(Extracted page text data)

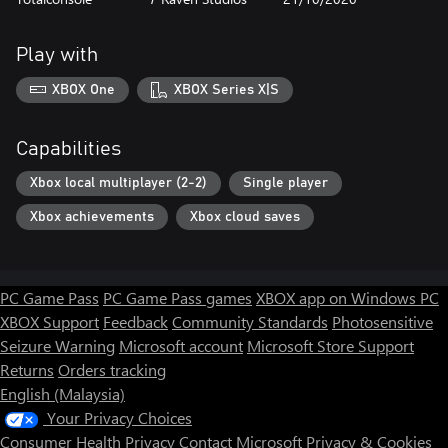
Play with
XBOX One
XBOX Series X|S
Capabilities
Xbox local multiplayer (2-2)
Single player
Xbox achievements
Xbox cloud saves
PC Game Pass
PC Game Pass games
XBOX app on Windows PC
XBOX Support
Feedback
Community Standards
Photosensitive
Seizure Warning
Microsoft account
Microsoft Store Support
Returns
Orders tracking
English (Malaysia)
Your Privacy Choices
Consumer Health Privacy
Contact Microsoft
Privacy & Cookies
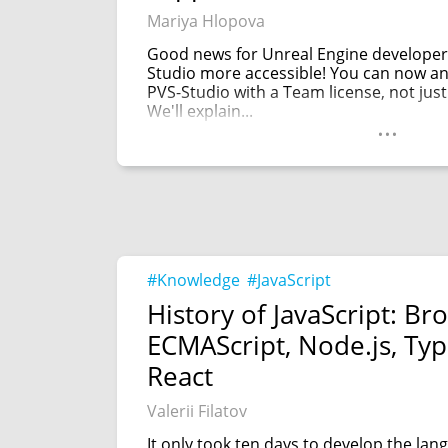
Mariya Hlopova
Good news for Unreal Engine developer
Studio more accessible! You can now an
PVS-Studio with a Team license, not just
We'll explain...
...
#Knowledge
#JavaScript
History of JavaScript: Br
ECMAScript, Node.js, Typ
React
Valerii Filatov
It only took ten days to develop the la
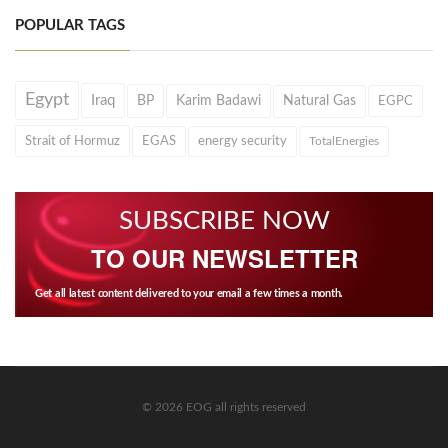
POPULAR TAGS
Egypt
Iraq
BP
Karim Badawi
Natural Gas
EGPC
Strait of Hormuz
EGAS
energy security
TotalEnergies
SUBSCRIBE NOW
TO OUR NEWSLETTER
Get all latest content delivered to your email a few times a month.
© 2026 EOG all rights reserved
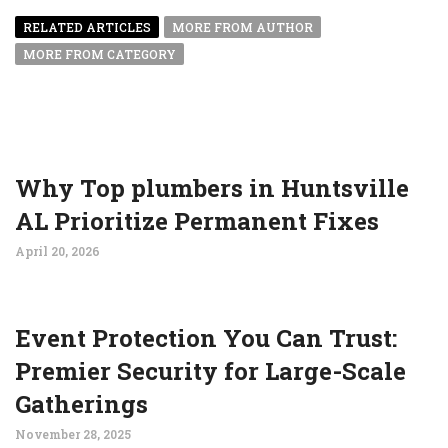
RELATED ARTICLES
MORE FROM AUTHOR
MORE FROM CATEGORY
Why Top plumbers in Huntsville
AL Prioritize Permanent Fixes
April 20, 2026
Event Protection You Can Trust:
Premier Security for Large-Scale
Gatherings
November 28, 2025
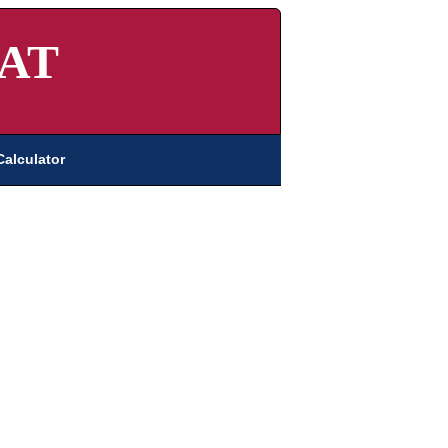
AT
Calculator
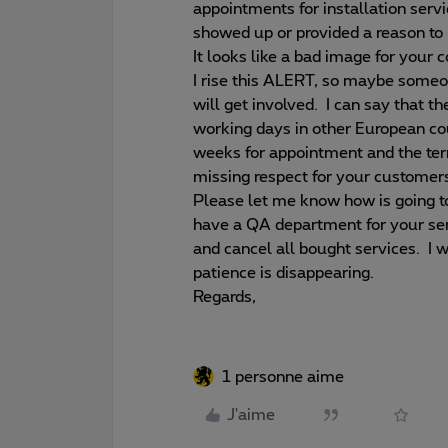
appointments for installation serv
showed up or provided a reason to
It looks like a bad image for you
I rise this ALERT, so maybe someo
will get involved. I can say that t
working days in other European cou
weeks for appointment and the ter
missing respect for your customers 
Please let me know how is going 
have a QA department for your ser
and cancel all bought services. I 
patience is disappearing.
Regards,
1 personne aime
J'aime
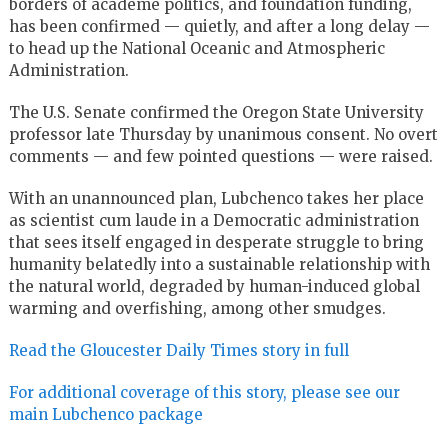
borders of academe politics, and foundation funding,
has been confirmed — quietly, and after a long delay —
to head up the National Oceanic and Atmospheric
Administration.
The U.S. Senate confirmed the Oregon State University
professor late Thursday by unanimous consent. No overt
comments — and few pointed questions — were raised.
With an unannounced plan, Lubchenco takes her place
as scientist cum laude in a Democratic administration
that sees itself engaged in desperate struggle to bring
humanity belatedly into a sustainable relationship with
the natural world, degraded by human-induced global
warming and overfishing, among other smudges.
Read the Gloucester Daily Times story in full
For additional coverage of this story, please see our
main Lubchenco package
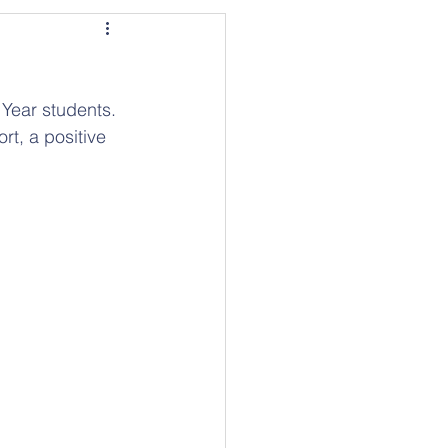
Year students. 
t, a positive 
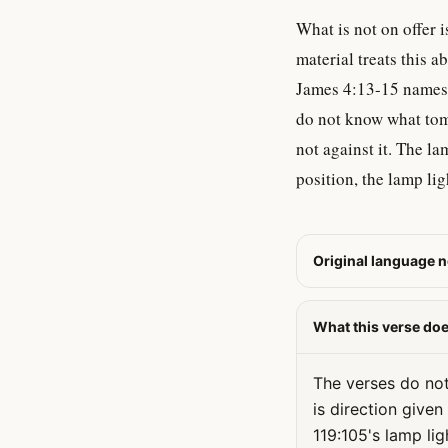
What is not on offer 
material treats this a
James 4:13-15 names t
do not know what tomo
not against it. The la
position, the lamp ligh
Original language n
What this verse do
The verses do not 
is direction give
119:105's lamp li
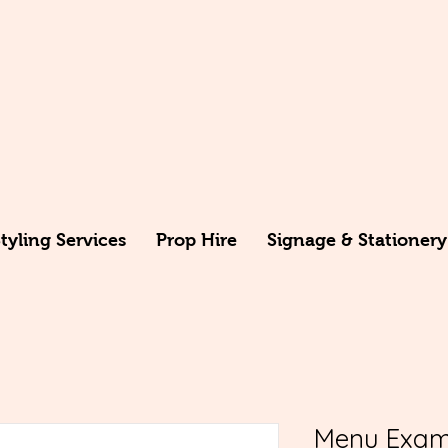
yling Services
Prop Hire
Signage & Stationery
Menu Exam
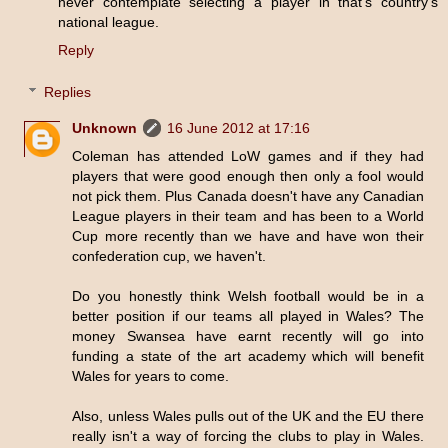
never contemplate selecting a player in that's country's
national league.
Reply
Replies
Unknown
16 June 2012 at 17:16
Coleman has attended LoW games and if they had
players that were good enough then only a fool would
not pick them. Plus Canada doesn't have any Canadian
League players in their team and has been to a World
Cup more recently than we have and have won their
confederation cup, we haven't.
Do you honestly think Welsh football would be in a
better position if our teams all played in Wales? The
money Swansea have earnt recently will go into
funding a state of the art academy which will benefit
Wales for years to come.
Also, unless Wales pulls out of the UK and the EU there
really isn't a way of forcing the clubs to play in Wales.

## [The task]
Filter the listing above down to the lines containing the string "Privacy". Matching is case-sensitive.

## [Exercise output]
Your Privacy Choices
Consumer Health Privacy
Privacy & Cookies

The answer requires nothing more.